Sentinel lymphadenectomy for breast cancer, by virtue of its less invasive nature, will become commonplace and will be practiced by surgeons who may or may not scientifically assess their results. We stress that, presently, this remains an experimental procedure, and that surgeons should complete an axillary lymph node dissection to determine their success at their particular institution. Furthermore, completion of the trials outlined by Dr. Cody must be supported.

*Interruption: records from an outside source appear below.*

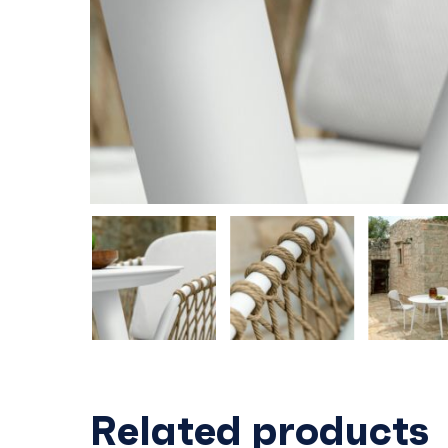
Related products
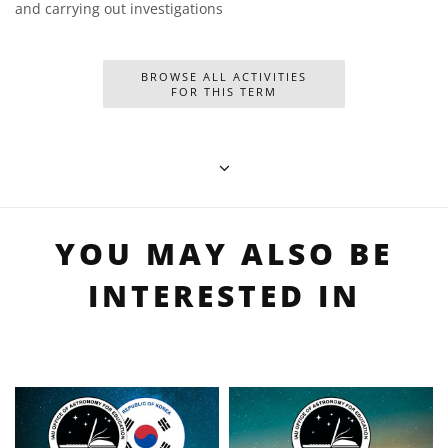
and carrying out investigations
BROWSE ALL ACTIVITIES
FOR THIS TERM
YOU MAY ALSO BE
INTERESTED IN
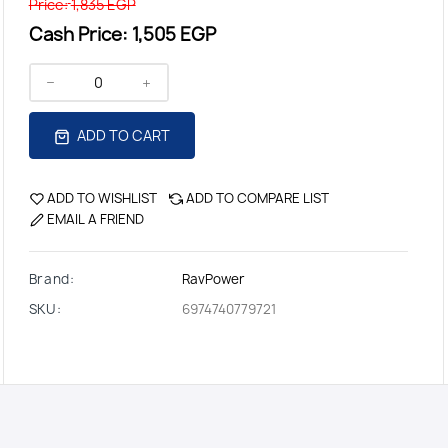
Price:
1,835 EGP
Cash Price:
1,505 EGP
ADD TO CART
ADD TO WISHLIST
ADD TO COMPARE LIST
EMAIL A FRIEND
Brand:
RavPower
SKU:
6974740779721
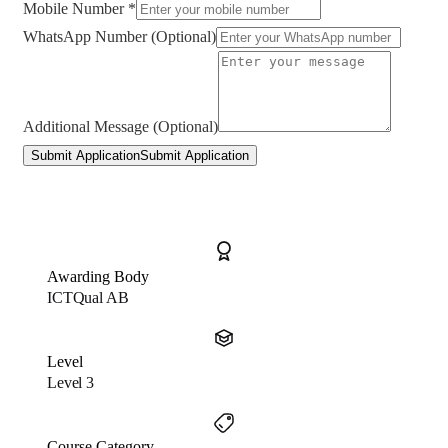
Mobile Number *
WhatsApp Number (Optional)
Additional Message (Optional)
Submit Application
Submit Application
Awarding Body
ICTQual AB
Level
Level 3
Course Category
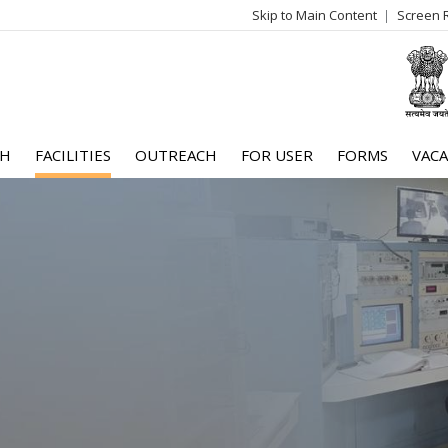
Skip to Main Content
Screen 
log
me
CH
FACILITIES
OUTREACH
FOR USER
FORMS
VACA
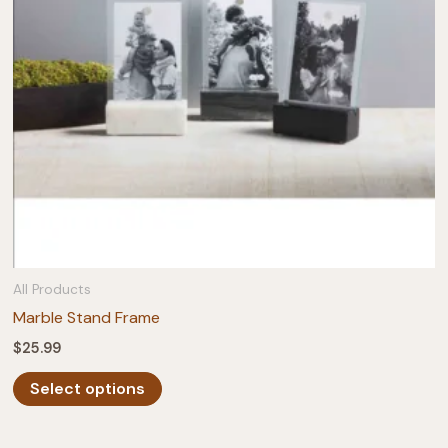
chosen
on
the
product
page
All Products
Marble Stand Frame
$
25.99
This
Select options
product
has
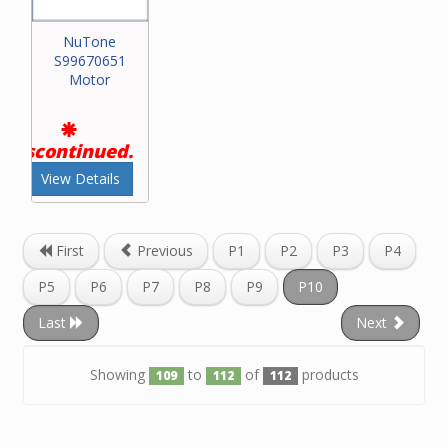
NuTone
S99670651
Motor
Discontinued.
View Details
First
Previous
P1
P2
P3
P4
P5
P6
P7
P8
P9
P10
Last
Next
Showing
to
of
products
109
112
112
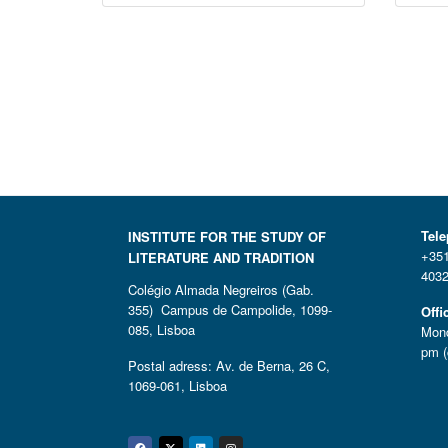
Tel
INSTITUTE FOR THE STUDY OF
+351
LITERATURE AND TRADITION
4032
Colégio Almada Negreiros (Gab.
355) Campus de Campolide, 1099-
Offi
085, Lisboa
Mond
pm (
Postal adress: Av. de Berna, 26 C,
1069-061, Lisboa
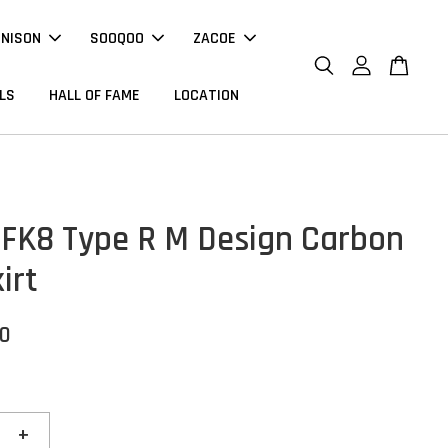
NNISON
SOOQOO
ZACOE
LS
HALL OF FAME
LOCATION
FK8 Type R M Design Carbon
irt
00
+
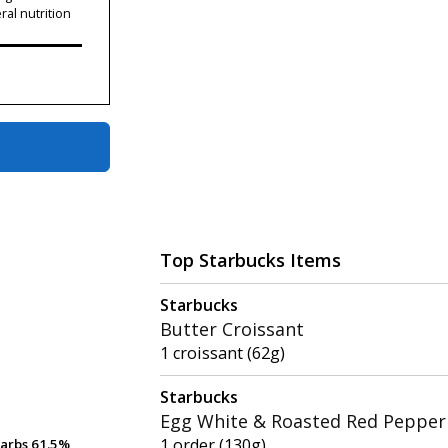
ral nutrition
Top Starbucks Items
Starbucks
Butter Croissant
1 croissant (62g)
Starbucks
Egg White & Roasted Red Pepper 
1 order (130g)
arbs
arbs
61.5%
61.5%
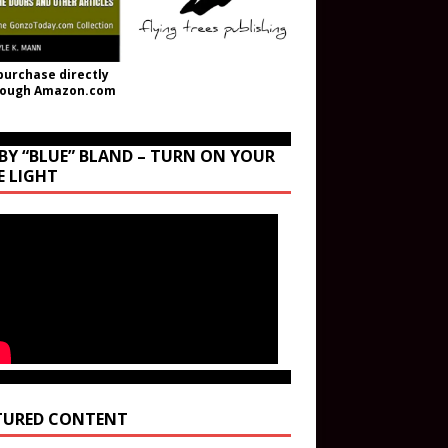
purchase directly
rough Amazon.com
BY “BLUE” BLAND – TURN ON YOUR
E LIGHT
TURED CONTENT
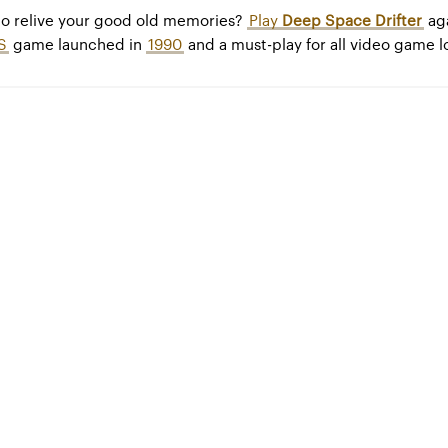
to relive your good old memories?
Play
Deep Space Drifter
aga
S
game launched in
1990
and a must-play for all video game l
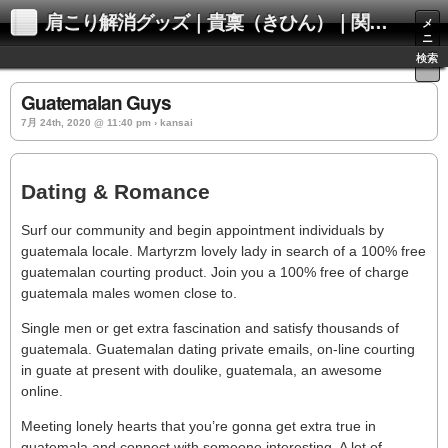
肩こり解消グッズ｜貴稟（きひん）｜関西化学株式会社
メ
ニ
ュ
検索
ー
Guatemalan Guys
7月 24th, 2020 @ 11:40 pm › kansai
Dating & Romance
Surf our community and begin appointment individuals by
guatemala locale. Martyrzm lovely lady in search of a 100% free
guatemalan courting product. Join you a 100% free of charge
guatemala males women close to.
Single men or get extra fascination and satisfy thousands of
guatemala. Guatemalan dating private emails, on-line courting
in guate at present with doulike, guatemala, an awesome
online.
Meeting lonely hearts that you’re gonna get extra true in
guatemala and connect with someone interesting. A lot of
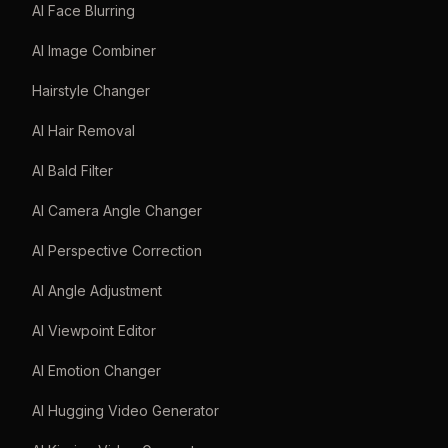
AI Face Blurring
AI Image Combiner
Hairstyle Changer
AI Hair Removal
AI Bald Filter
AI Camera Angle Changer
AI Perspective Correction
AI Angle Adjustment
AI Viewpoint Editor
AI Emotion Changer
AI Hugging Video Generator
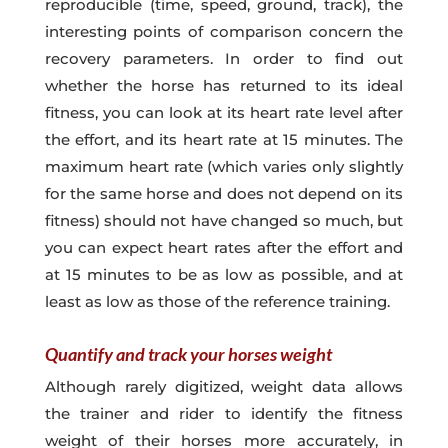
reproducible (time, speed, ground, track), the
interesting points of comparison concern the
recovery parameters. In order to find out
whether the horse has returned to its ideal
fitness, you can look at its heart rate level after
the effort, and its heart rate at 15 minutes. The
maximum heart rate (which varies only slightly
for the same horse and does not depend on its
fitness) should not have changed so much, but
you can expect heart rates after the effort and
at 15 minutes to be as low as possible, and at
least as low as those of the reference training.
Quantify and track your horses weight
Although rarely digitized, weight data allows
the trainer and rider to identify the fitness
weight of their horses more accurately, in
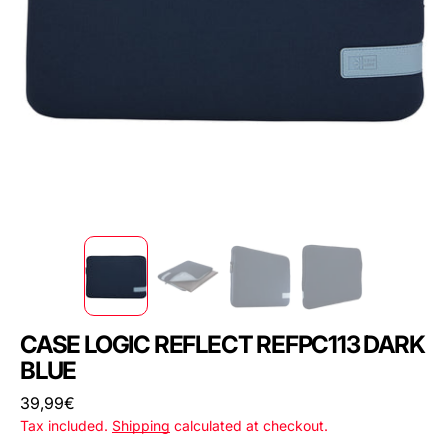
CASE LOGIC REFLECT REFPC113 DARK
BLUE
Regular
39,99€
price
Tax included.
Shipping
calculated at checkout.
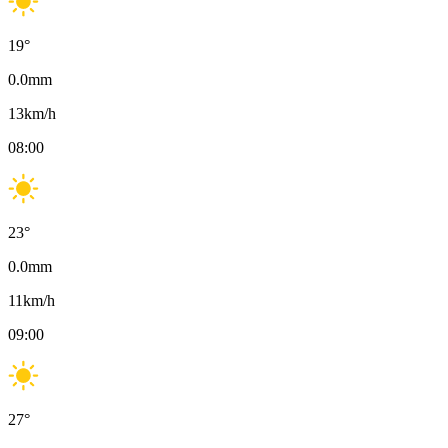
19
°
0.0
mm
13
km/h
08:00
23
°
0.0
mm
11
km/h
09:00
27
°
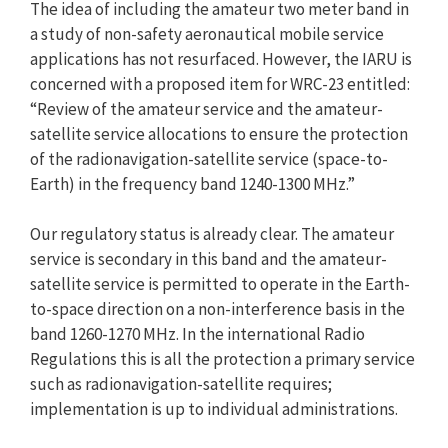
The idea of including the amateur two meter band in
a study of non-safety aeronautical mobile service
applications has not resurfaced. However, the IARU is
concerned with a proposed item for WRC-23 entitled:
“Review of the amateur service and the amateur-
satellite service allocations to ensure the protection
of the radionavigation-satellite service (space-to-
Earth) in the frequency band 1240-1300 MHz.”
Our regulatory status is already clear. The amateur
service is secondary in this band and the amateur-
satellite service is permitted to operate in the Earth-
to-space direction on a non-interference basis in the
band 1260-1270 MHz. In the international Radio
Regulations this is all the protection a primary service
such as radionavigation-satellite requires;
implementation is up to individual administrations.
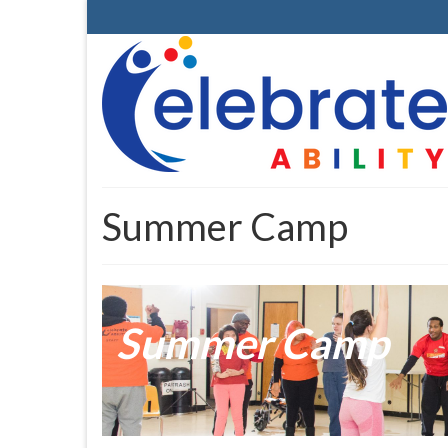
Summer Camp
Summer Camp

In a recently completed multicenter trial using radioisotope alone, surgeons were trained in the technique with five cases and then entered patients into the study.[6] The 11 surgeons who enrolled patients in the study had a widely discrepant technical success rate in identifying the hot spot. This result shows that a proper learning phase is required by all surgeons who are interested in using sentinel node lymphadenectomy, especially those who wish to participate in the available trials. When completed, these trials will hopefully provide answers to the questions posed by Dr. Cody that all clinicians are struggling with in the management of patients who have undergone sentinel lymphadenectomy for breast cancer.


1. Morton DL, Wen DR, Wong JH, et al: Technical details of intraoperative lymphatic mapping for early stage melanoma. Arch Surg 127(4):392-399, 1992.

2. O'Hea BJ, Hill AD, El-Shirbiny AM, et al: Sentinel lymph node biopsy in breast cancer: Initial experience at Memorial Sloan-Kettering Cancer Center. J Am Coll Surg 186(4):423-427, 1998.

3. Cox CE, Pendas S, Cox JM, et al: Guidelines for sentinel node biopsy and lymphatic mapping of patients with breast cancer. Ann Surg 227(5):645-651; 651-653 [discussion], 1998.

4. Cody HS, Urban JA: Internal mammary node status: A major prognosticator in axillary node-negative breast cancer. Ann Surg Oncol 2(1):32-37, 1995.

5. Veronesi U, Cascinelli N, Greco M, et al: Prognosis of breast cancer patients after mastectomy and dissection of internal mammary nodes. Ann Surg 202(6):702-707, 1985.

6. Krag D, Weaver D, Ashikaga T, et al: The sentinel node in breast cancer—a multicenter validation study. N Engl J Med 339(14):941-946, 1998.